One danger for Ireland is that corporate tax reforms could go further.

In the OECD talks this summer, sources said France and Germany were pushing for a higher global minimum tax rate; with the subtext to forge closer economic integration by limiting tax competition across the 27-member bloc.

Donohoe recently said he had been assured by the elimination of “at least” that this would not be an issue for years to come.

Some EU countries, including Ireland, Hungary and Estonia, have drawn the ire of their neighbours for setting low headline corporate tax rates; reflected in the bitter dispute between Dublin and Brussels over €13bn in taxes allegedly owed by Apple.

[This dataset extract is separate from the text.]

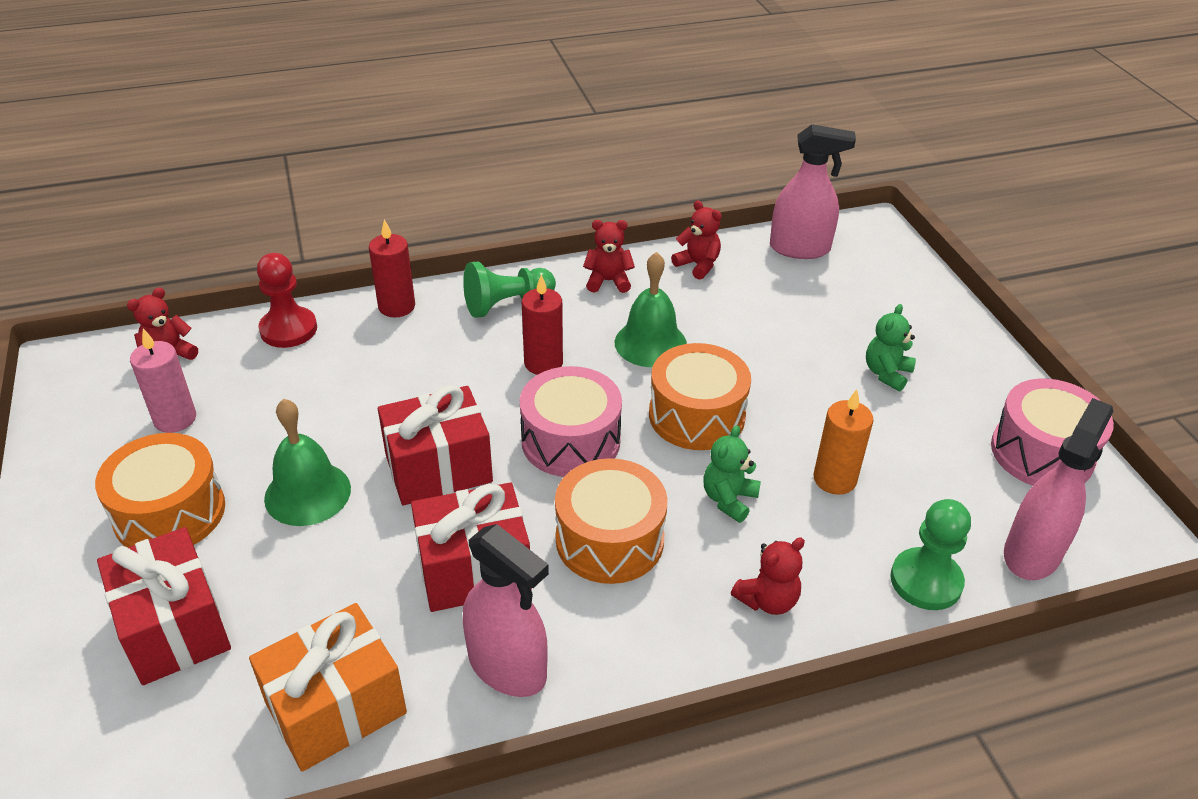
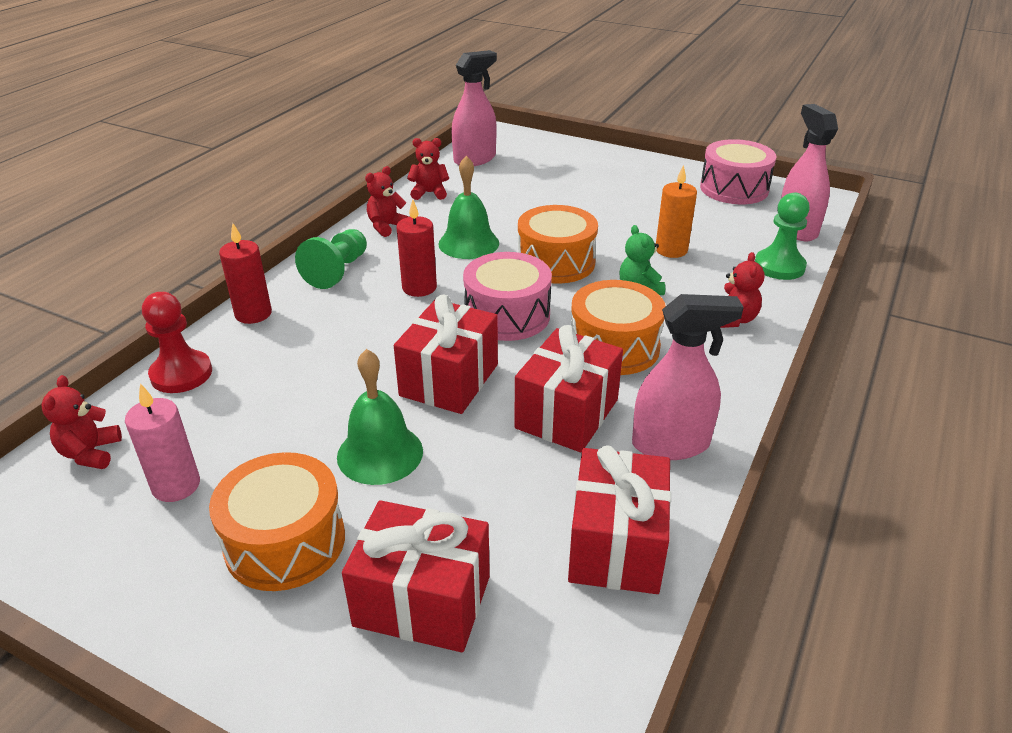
camera: 45 degrees left, 5 degrees down
(336, 708) = (616, 545): orange gift -> red gift
(886, 373) = (615, 193): green teddy bear -> none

Across the 37-member OECD, the average headline corporate tax rate is about 23%.

Coffey believes France’s ire is more to do with the per capita corporation tax rate in Ireland. It is double and heading toward triple that of France and Germany.

“Most of the corporation tax is paid by American companies in Ireland. You can imagine in France it is by French companies,” he said.

A bigger danger is the prospect that the OECD may push to force companies to pay tax in their countries of activity – this autumn’s reform was all about eliminating offshoring.

The Irish Fiscal Advisory Council has estimated that some €5bn in annual corporate tax receipts relates to “excess” activities that may not have occurred in Ireland.

Coffey said that Irish corporate tax income had trebled in the past seven years from €4.5bn to €14bn, helped by a huge injection from US companies. “But if they can rise in such an unexplained fashion, then there is also the potential for them to fall in a similarly unexplained fashion.”